Olie
U bent op de begrafenis van een vage bekende. U bent er omdat die vage bekende een dierbare is van iemand die u wel heel goed kent. Maar de overledene zelf – de laatste keer dat u hem zag was op een verjaardag, vijf jaar geleden. U knikte vanuit de verte naar hem en dat was het dan.
En nu zit u daar in het crematorium. En ineens moet u denken aan de uitvaart van uw vader. Het is pas een paar jaar geleden en u mist hem nog elke dag. U bijt op uw lip. Beetje raar om hier te gaan huilen, want de mensen om u heen weten dat u de overledene amper heeft gekend. Maar u kunt het niet helpen, de tranen hebben schijt aan wat hoort en niet hoort. Later, bij de koffie met cake, hoort u zichzelf liegen dat u warme herinneringen koestert aan de man waar u zojuist afscheid van nam. U moet wel, vindt u. Verklaar anders die tranen maar eens.

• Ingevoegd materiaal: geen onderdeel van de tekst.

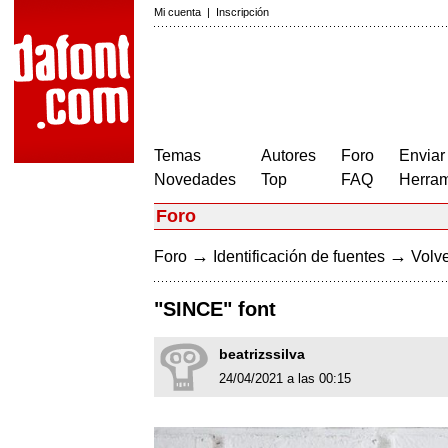
Mi cuenta
|
Inscripción
Temas
Autores
Foro
Enviar
Novedades
Top
FAQ
Herram
Foro
→
→
Foro
Identificación de fuentes
Volve
"SINCE" font
beatrizssilva
24/04/2021 a las 00:15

Een vrouw kreeg de afgelopen dagen een berg kritiek over zich heen. Ze had een gedicht geschreven over een moeder die haar zoon bij die massamoord in de Oekraïne had verloren. Het gedicht was niet heel best en had dan ook weinig aandacht gekregen, ware het niet dat ze het in de ik-vorm schreef. Ze had gedaan alsof zij de moeder was. Alsof háár zoon zo onzinnig uit lucht was geschoten. En ze had ook nog eens hele taferelen bij elkaar gefantaseerd. Dat ze vooraf al bezorgd was geweest en dat zoonlief had gezegd dat daar geen enkele reden voor was.
Ik zag het gedicht op Twitter voorbij komen, klikte op het sterretje van favoriet – want diep geroerd – en haalde dat sterretje weer snel weg toen me werd ingefluisterd dat hier sprake was van een wel erg grote mate van dichterlijke vrijheid.
‘Jij staat hier met die cake in je handen wel te grienen, maar je had helemaal niks met die man. Aansteller.’
Over een jaar of drie stelt de schrijfster vast dat het inderdaad wat mallotig was. Troost voor die vrouw: zestien miljoen mensen waren in diezelfde periode ook een beetje van de wap. Ik las vandaag de column van Tony van der Meulen in het Brabants Dagblad en ik voorspel dat hij daar over een paar jaar ook niet erg trots op is. Zo’n toch best intellectuele oud-hoofdredacteur zou in deze warrige tijden kunnen nuanceren, duiden, troosten en tot kalmte manen. In plaats daarvan wil hij in zijn tekstje iemand ‘een enorme dreun voor zijn botte kop geven’.
Ik fantaseerde dat Tony ooit brandweerman was geweest en toen niet door zijn proeftijd kwam. ‘Nee, Tony, voor de zoveelste keer: water! Water op vuur, geen olie!’
Bij wijze van verzachtende omstandigheid: de dichteres, de columnist en al die andere zestien miljoen Nederlanders hebben weinig ervaring met zulke gruwelijke misdaden. Houden zo.